# REQUIRED ACTIONS:
A – In the passage on Heterakis gallinarum, what is the optimal temperature at which its eggs become infective?
B – Rewrite the Heterakis gallinarum passage starting with "Species of roundworm" and going on through "straight tail end.", swapping "sharply pointed tail" for "tapering tail".

# GIVEN PASSAGE:
---

Species of roundworm

Heterakis gallinarum is a nematode parasite that lives in the cecum of some galliform birds, particularly in ground feeders such as domestic chickens and turkeys. It causes infection that is mildly pathogenic. However, it often carries a protozoan parasite Histomonas meleagridis which causes histomoniasis (blackhead disease). Transmission of H. meleagridis is through the H. gallinarum egg. H. gallinarum is about 1–2 cm in length with a sharply pointed tail and a preanal sucker. The parasite is a diecious species with marked sexual dimorphism. Males are smaller and shorter, measuring around 9 mm in length, with a unique bent tail. Females are stouter and longer, measuring roughly 13 mm in length, with a straight tail end.

==Lifecycle==
H. gallinarum has a direct lifecycle involving birds such as chickens, turkeys, ducks, geese, grouse, guineafowl, partridges, pheasants, and quails as definitive hosts. Eggs of H. gallinarum are passed in feces by the host. At optimal temperature (22 °C), they become infective in 12–14 days and remain infective for years in soil. Upon ingestion by a host, the embryonated eggs hatch into second-stage juveniles in the gizzard or duodenum, and are passed to the cecum. Their development is completed in the lumen, but some may enter the mucosa and remain for years without further development. The prepatent time is 24–30 days. Earthworms and houseflies are considered paratenic hosts, as they can ingest the egg in feces and a juvenile may hatch in tissues, which stays dormant until eaten by birds.

==Epidemiology==
H. gallinarum is geographically distributed worldwide, commonly found in chickens, domesticated turkeys, and many other species of fowl, primarily of poultry. Their eggs are found to live for years in soil making it difficult to eliminate H. gallinarum from a domestic flock. Earthworms may ingest the eggs of H. gallinarum and contribute to the cause of infections in poultry. Although the eggs are themselves infective, they can develop further into a second infective larval stage. This development occurs around 27 °C and takes 2–4 weeks.

==Pathogenesis==
H. gallinarum infection is itself is mildly pathogenic. However, H. gallinarum plays the role of carrier in the lifecycle of Histomonas meleagridis, the causal pathogen of enterohepatitis "blackhead" of turkeys. H. meleagridis stays viable while inside the egg of H. gallinarum. Heavy infection in pheasants indicated gross lesions characterized by congestion, thickening, petechial haemorrhages of the mucosa, intussusception, and nodules in the cecal wall. In addition under microscopy, chronic diffuse typhlitis, haemosiderosis, granulomas with necrotic center in the submucosa and leiomyomas in the submucosa, muscular and serosa associated with immature H. gallinarum worms were observed.

==Diagnosis and treatment==
Primary infections are usually not apparent. Secondary infections are characterized by the formation of nodules in the cecum and the submucosa of the cecum. During heavy infections, intestinal walls may thicken and exhibit marked inflammation. In egg-laying hens, heavy infection significantly reduces egg production. Diagnosis commonly is through the presence of eggs in host feces. Effective treatment is by using mebendazole, which is normally distributed to a flock of birds in their food and water. In addition, rearing the birds on hardware cloth assists in the elimination this parasite. Free-range chickens can also be infected.

---

(Dataset records)
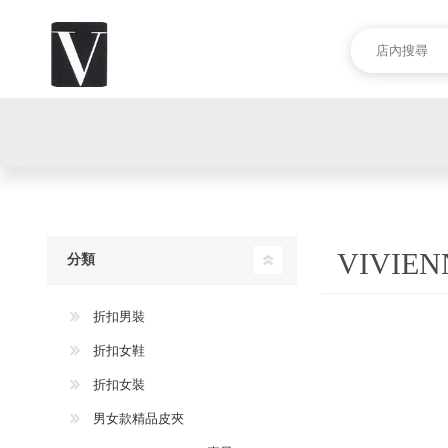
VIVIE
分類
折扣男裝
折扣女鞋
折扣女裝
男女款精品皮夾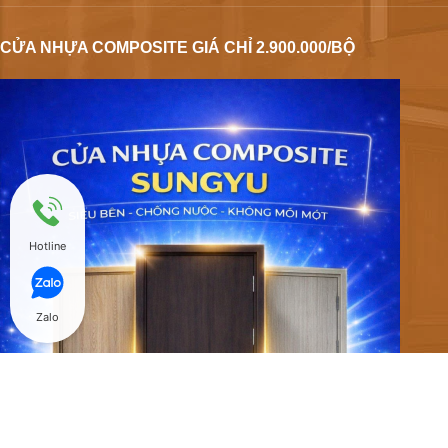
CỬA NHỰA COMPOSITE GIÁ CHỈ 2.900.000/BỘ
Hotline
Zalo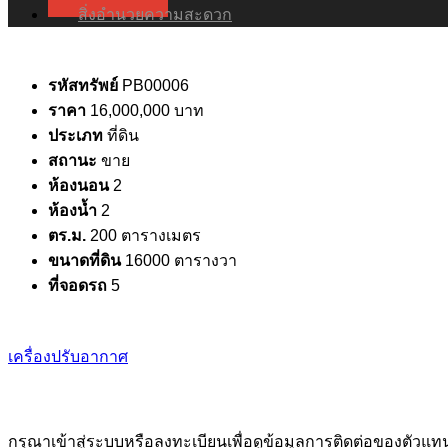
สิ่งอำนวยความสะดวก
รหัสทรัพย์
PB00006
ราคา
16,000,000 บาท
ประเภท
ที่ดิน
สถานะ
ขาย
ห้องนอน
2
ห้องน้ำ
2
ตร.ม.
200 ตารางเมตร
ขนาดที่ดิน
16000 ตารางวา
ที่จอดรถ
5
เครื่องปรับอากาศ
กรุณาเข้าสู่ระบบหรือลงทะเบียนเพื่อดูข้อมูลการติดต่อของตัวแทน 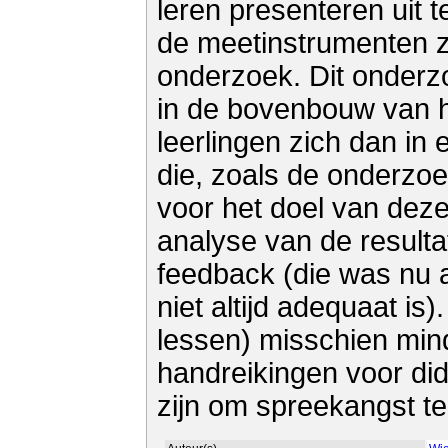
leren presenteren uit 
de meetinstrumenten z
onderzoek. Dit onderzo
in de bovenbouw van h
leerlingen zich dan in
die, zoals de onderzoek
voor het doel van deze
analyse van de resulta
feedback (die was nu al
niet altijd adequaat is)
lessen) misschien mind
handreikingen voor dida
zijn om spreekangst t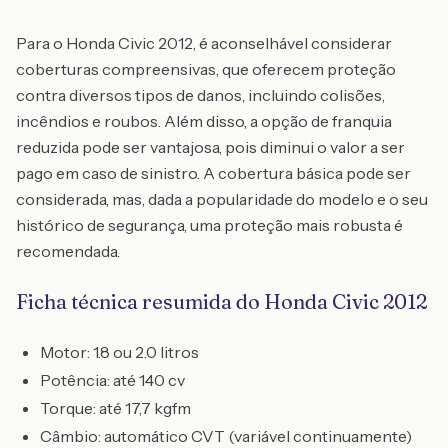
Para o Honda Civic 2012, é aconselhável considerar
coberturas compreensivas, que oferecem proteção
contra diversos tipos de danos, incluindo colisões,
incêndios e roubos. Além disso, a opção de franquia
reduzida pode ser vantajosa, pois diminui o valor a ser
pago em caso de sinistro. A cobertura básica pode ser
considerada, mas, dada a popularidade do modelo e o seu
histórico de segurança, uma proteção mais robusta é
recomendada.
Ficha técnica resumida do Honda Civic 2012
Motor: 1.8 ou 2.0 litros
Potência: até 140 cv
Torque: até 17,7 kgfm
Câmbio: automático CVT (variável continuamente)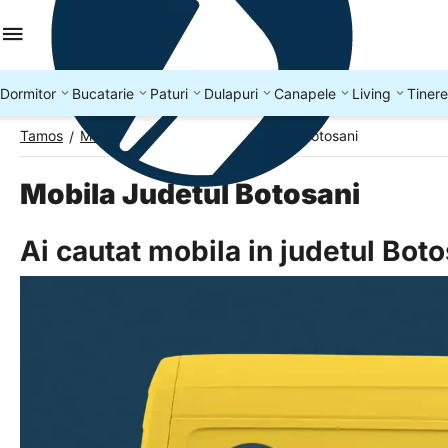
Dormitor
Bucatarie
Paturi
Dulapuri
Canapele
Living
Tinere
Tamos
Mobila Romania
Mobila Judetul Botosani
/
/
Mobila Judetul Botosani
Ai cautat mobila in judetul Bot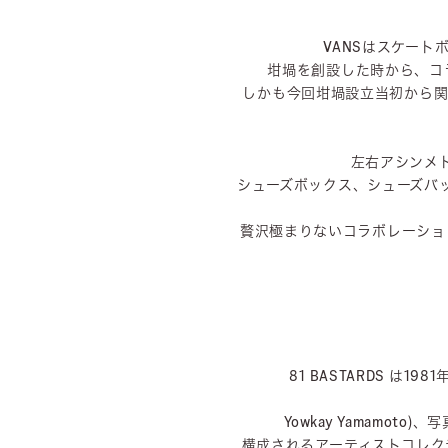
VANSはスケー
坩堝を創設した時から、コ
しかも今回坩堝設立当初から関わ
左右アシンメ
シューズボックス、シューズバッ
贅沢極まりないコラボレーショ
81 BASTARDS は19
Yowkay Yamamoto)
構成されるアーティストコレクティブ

---

# RESPONSES TO THE TASKS:
A – 22 °C

B –
Species of roundworm

Heterakis gallinarum is a nematode parasite that lives in the cecum of some galliform birds, particularly in ground feeders such as domestic chickens and turkeys. It causes infection that is mildly pathogenic. However, it often carries a protozoan parasite Histomonas meleagridis which causes histomoniasis (blackhead disease). Transmission of H. meleagridis is through the H. gallinarum egg. H. gallinarum is about 1–2 cm in length with a tapering tail and a preanal sucker. The parasite is a diecious species with marked sexual dimorphism. Males are smaller and shorter, measuring around 9 mm in length, with a unique bent tail. Females are stouter and longer, measuring roughly 13 mm in length, with a straight tail end.